Sur les interventions :
3. La fédération des acteurs de la solidarité et la fédération des acteurs de la solidarité Occitanie justifient, compte tenu de leur objet statutaire, d’un intérêt suffisant pour demander la suspension de l’arrêté du 3 avril 2026. Ainsi leur intervention est recevable.
Sur l’objet du litige :
4. Ainsi qu’il a été dit au point 1, par arrêté du 3 avril 2026, date d’enregistrement de la requête n° 2602849, le maire de Carcassonne a abrogé son arrêté du 30 mars 2026. Dans ces conditions, les conclusions tendant à la suspension des effets de ce premier arrêté sont devenues sans objet. Il n’y a dès lors plus lieu d’y statuer.
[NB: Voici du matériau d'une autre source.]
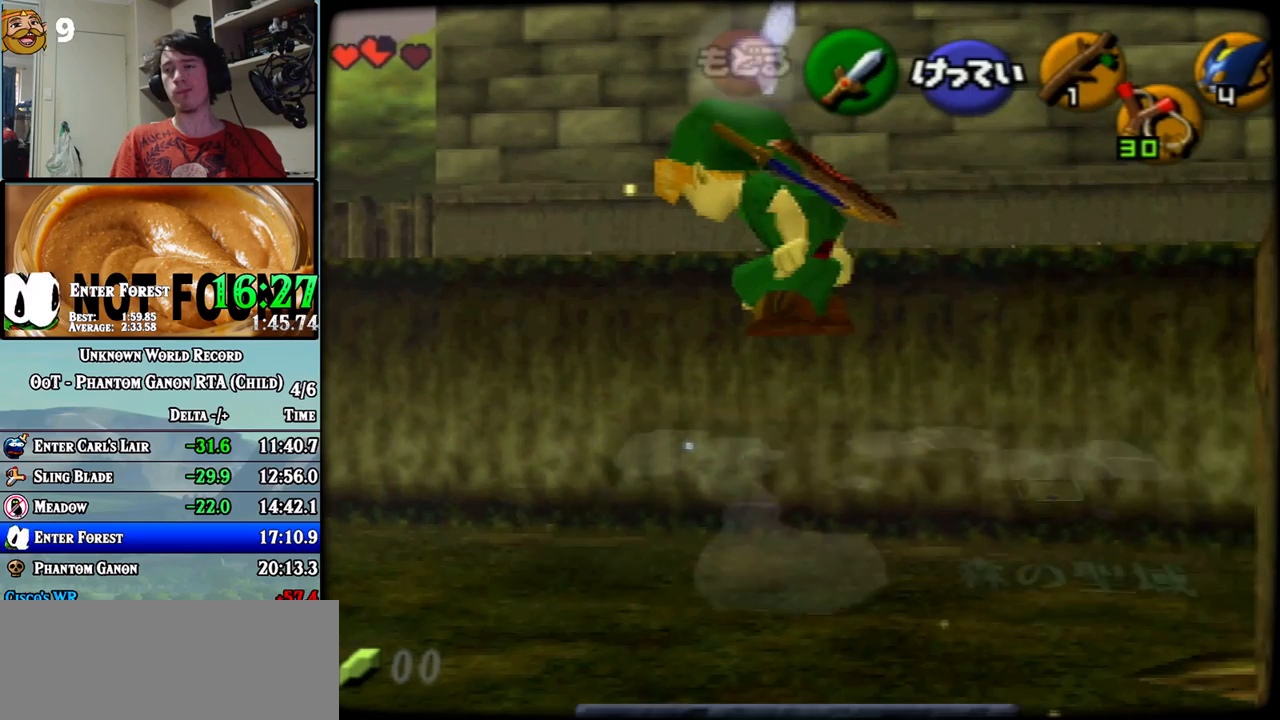
{"buttons": [], "left_stick": "center", "events": []}
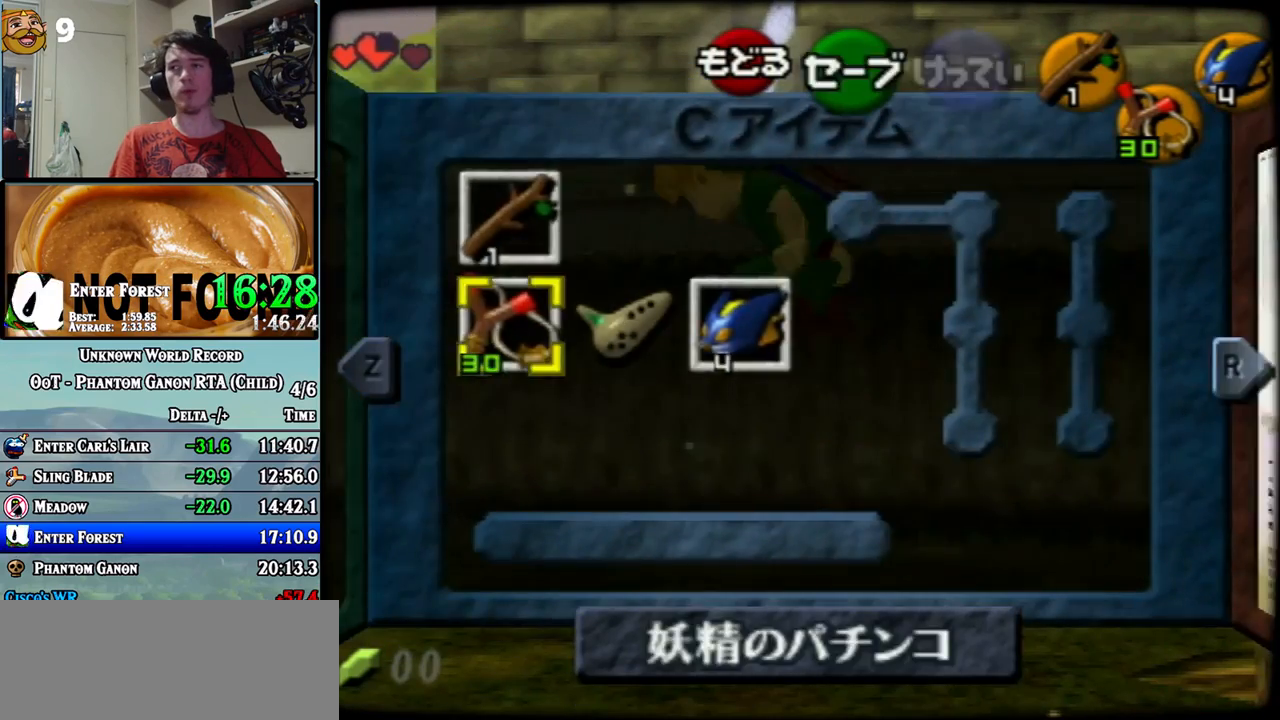
{"buttons": [], "left_stick": "center", "events": []}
Sur les conclusions présentées au titre de l’article L. 521-1 du code de justice administrative :
5. Aux termes de l’article L. 521-1 du code de justice administrative : « Quand une décision administrative, même de rejet, fait l’objet d’une requête en annulation ou en réformation, le juge des référés, saisi d’une demande en ce sens, peut ordonner la suspension de l’exécution de cette décision, ou de certains de ses effets, lorsque l’urgence le justifie et qu’il est fait état d’un moyen propre à créer, en l’état de l’instruction, un doute sérieux quant à la légalité de la décision. (…) ». Aux termes de l’article L. 522-1 de ce code : « Le juge des référés statue au terme d’une procédure contradictoire écrite ou orale. Lorsqu’il lui est demandé de prononcer les mesures visées aux articles L. 521-1 et L. 521-2, de les modifier ou d’y mettre fin, il informe sans délai les parties de la date et de l’heure de l’audience publique. (…) ». Enfin, aux termes du premier alinéa de l’article R. 522-1 de ce code : « La requête visant au prononcé de mesures d’urgence doit (…) justifier de l’urgence de l’affaire. ».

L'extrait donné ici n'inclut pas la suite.